Power Computing launched an incredibly popular advertising campaign promoting its new computers. Unlike Apple’s ads, which were fairly non-confrontational, Power Computing’s ads were very aggressive. The most famous (and controversial) ad featured Sluggo, the comic strip character, punching an effigy of Bill Gates with the caption “Let’s kick Wintel’s ass!”
The company would land in hot water for the ad, eventually being sued by the comic strip’s owner for copyright violation (Power Computing had failed to secure permission to run the ad).
The End of Power Computing
Two years later, relations with Apple had degraded seriously. Power Computing was a media darling, while Apple was struggling to regain credibility in the midst of the failed Copland project. In a much publicized coup, Gil Amelio had assumed control of the company from Spindler. Relations were positively frigid.
Power Computing, cognizant of Amelio’s attitude toward the clones, attempted to avoid keeping all its eggs in Apple’s basket. It began to actively support Jean Louis Gassée’s BeOS. Be’s first public demonstrations were on Power 120’s (upgraded versions of the Power 80), and Power Computing began selling machines outfitted with BeOS out of the box, thus bypassing Apple’s 7.25% royalty.
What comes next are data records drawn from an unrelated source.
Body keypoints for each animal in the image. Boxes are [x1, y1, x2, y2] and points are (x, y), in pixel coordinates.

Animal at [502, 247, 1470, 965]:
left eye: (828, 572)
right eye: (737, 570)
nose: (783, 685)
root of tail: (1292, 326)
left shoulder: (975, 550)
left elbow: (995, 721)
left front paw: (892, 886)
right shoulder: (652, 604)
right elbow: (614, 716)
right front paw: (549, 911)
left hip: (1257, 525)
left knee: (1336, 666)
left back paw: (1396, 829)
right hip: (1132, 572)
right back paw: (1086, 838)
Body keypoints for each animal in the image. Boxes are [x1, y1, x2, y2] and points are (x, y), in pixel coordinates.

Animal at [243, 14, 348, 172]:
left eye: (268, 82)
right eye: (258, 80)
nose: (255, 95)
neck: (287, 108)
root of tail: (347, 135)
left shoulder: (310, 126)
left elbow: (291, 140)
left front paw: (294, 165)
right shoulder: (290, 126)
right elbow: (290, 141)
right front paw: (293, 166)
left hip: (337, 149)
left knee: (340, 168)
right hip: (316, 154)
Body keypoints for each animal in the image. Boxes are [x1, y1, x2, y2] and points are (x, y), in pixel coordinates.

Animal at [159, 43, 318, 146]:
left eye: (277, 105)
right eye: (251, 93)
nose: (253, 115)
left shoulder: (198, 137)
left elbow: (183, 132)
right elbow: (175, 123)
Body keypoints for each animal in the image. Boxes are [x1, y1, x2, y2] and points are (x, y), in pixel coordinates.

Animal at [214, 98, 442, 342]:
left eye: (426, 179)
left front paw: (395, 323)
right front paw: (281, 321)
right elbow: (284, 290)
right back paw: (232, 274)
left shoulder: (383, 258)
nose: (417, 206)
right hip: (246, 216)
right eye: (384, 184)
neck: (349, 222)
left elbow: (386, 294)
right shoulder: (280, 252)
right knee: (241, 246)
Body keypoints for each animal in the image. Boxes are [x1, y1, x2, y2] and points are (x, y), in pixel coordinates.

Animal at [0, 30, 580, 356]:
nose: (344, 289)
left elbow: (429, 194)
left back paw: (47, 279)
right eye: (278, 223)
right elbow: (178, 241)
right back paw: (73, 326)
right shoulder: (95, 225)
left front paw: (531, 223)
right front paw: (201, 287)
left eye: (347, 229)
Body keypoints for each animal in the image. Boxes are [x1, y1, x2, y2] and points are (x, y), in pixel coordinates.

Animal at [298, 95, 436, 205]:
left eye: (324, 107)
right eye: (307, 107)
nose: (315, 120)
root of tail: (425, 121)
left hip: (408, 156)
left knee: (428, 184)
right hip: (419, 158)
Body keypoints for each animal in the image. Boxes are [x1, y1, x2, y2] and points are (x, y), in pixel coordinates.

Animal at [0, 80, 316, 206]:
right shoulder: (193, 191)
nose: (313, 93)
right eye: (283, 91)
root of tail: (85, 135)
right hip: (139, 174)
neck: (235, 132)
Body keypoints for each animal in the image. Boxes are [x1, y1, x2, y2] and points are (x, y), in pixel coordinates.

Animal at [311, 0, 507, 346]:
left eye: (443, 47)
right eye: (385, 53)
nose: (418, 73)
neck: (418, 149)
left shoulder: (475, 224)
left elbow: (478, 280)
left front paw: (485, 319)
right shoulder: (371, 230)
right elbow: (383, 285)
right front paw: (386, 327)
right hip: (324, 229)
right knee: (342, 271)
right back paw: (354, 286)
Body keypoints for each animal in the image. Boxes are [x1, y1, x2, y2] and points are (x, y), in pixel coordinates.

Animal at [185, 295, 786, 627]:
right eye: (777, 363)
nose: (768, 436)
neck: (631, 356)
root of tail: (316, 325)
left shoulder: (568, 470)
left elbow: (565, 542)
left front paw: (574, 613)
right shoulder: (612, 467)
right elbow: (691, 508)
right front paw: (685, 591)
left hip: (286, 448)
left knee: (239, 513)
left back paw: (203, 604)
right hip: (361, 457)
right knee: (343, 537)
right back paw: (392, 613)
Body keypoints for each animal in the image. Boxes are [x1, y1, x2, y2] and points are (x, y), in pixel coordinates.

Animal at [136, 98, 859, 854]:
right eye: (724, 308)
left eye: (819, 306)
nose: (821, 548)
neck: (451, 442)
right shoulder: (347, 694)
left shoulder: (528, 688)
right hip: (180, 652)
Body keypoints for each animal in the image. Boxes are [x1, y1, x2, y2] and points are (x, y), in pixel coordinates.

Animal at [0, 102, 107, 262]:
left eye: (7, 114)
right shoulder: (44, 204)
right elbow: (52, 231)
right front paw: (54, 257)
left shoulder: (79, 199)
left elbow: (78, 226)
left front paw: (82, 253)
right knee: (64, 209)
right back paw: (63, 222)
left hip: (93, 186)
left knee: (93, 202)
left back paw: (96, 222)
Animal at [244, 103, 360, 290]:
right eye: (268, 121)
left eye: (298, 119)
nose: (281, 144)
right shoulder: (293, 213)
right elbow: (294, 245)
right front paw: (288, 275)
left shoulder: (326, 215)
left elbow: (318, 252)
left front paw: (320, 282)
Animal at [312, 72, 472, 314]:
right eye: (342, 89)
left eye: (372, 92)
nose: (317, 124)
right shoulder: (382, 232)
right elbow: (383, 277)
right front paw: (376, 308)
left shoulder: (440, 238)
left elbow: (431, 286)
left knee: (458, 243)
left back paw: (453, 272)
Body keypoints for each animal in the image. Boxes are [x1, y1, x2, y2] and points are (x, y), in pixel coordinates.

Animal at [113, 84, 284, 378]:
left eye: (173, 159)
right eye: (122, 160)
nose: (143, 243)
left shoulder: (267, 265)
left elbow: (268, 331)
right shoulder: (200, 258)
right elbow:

Unfortunately, when Gil Amelio made the decision that Apple would buy NeXT for its OpenStep operating system, he instigated a series of events that would place Steve Jobs at the helm of the company. Jobs promptly revoked the later clone manufacturer’s licenses (their contracts stipulated that they could be terminated at Apple’s discretion), but Power Computing was different. To close the company’s cloning business, Apple spent $100 million to acquire Power Computing’s cloning business.
Power Computing went on to start a short lived venture in the x86 clone market but was sued by suppliers for unfulfilled orders and went out of business in 1997.